If you use en-uk rather than en-gb, guess what? It’s invalid. Relative URLs are invalid, and no self-referencing is also invalid, not just the pair but the cluster. An 8-tweet exchange by an SEO argued that underscores between languages and countries must be okay since Google did not give an error in the old hreflang report. This should have been one response: “Standard says dashes,” period.

Although no one in the poll selected this option, a reason to deviate from the standard can be due to CMS inflexibility. Most CMS use a two-letter designation to set language and country folders.  The problem is that no regional abbreviation exists so that they may use LA for Latin America, ME for the Middle East, and AS for ASEAN or APAC. Of course, let’s not forget GL for their global site.  Then, the CMS uses these codes for Hreflang. The problem is that some codes are for specific countries, not regions.  For example, LA is Laos, AS is American Samoa, ME is Montenegro, and GL is Greenland, throwing chaos into the regional designation.  I have had countless SEOs argue that Google can figure this out, and others state that it was never given an error in the old GSC hreflang reporting tool, so it must be okay.

Another significant challenge with the syntax is the requirement for cross-validation of the alternate pair. Cross-verification needs to happen to prevent manipulation, and Google needs to go to each page to reciprocate the alternates.  As noted, this is a challenge to implement but is further complicated by crawling and JavaScript rendering challenges.  For an organization that uses hreflang tags for 50 market sites using heavy JavaScript, Google must fetch and render all 50 alternates before it can validate the cluster. Depending on your crawl quality and frequency, some pairs may validate quicker, but completing all validations can take a while.  This is solved by using hreflang sitemaps.
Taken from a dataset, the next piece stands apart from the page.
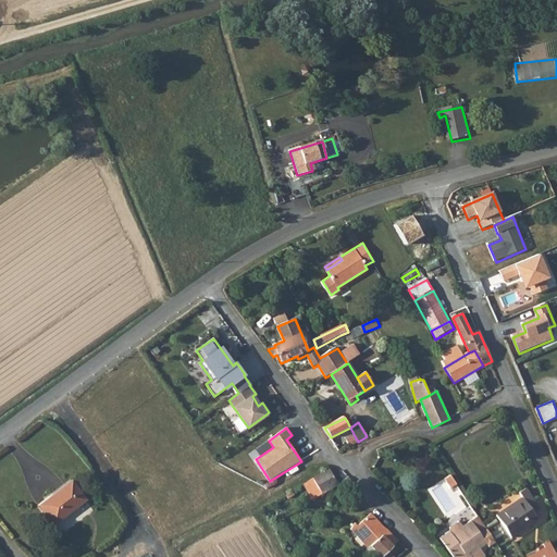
[(359,444),(358,442),(355,436),(347,441),(350,447),(359,444)]
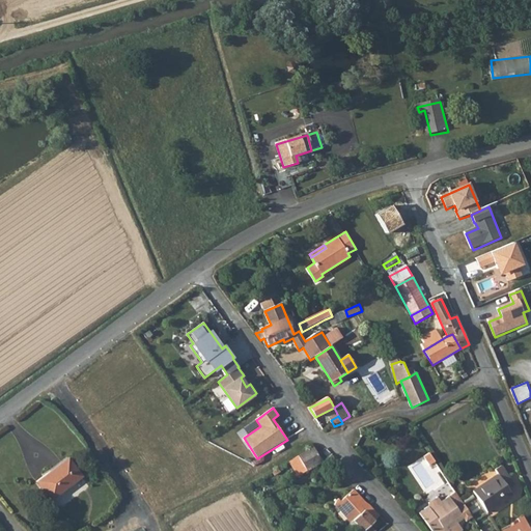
[(325,423),(328,429),(334,426),(331,420),(325,423)]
Challenge 5 – Lack of Data and Reporting

Sharing an early edition with some friends, a few flagged the lack of data, information, and reporting as a major challenge. Aleyda and a few others on LinkedIn noted frustration with Google not clarifying the canonical choices of one market page over another. Previously, we had the hreflang reports in GSC that would flag various errors. The best we can do now is to use the Duplicate; Google chose another canonical report.
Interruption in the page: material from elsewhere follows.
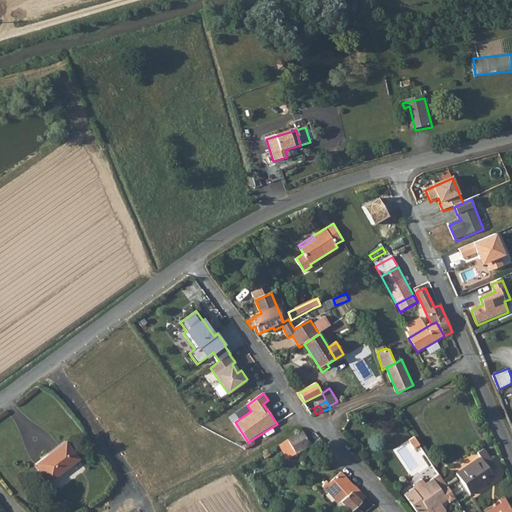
[(312,445),(303,432),(280,445),(289,459),(312,445)]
Most rank-checking tools don’t have a Brand Family Cannibalization report showing if another market’s pages rank instead of or higher than the intended market.  Rank Ranger was the first to offer this report by modifying their competitor report to allow a brand to add multiple domains to identify cross-market cannibalization.

What is the real solution?

In the last part of his note, Gary from Google seeks ideas for a less annoying solution to delivering the same information. For the past year, I have tried to review different options for hreflang implementation, but nothing is more effective than our method. From my point of view, I created a list of alternative methods for hreflang and their pros and cons and emphasized the need for a global search roundtable. 

While looking for an alternative to something that works fine for several websites, let’s take some time to reframe the problem and see where we can make changes. As crawling, organic SERPS, and globalization become more complex, we need to develop awareness and solutions to generate real change in the organization, with content management systems and an overall understanding of hreflang and its implications for the business.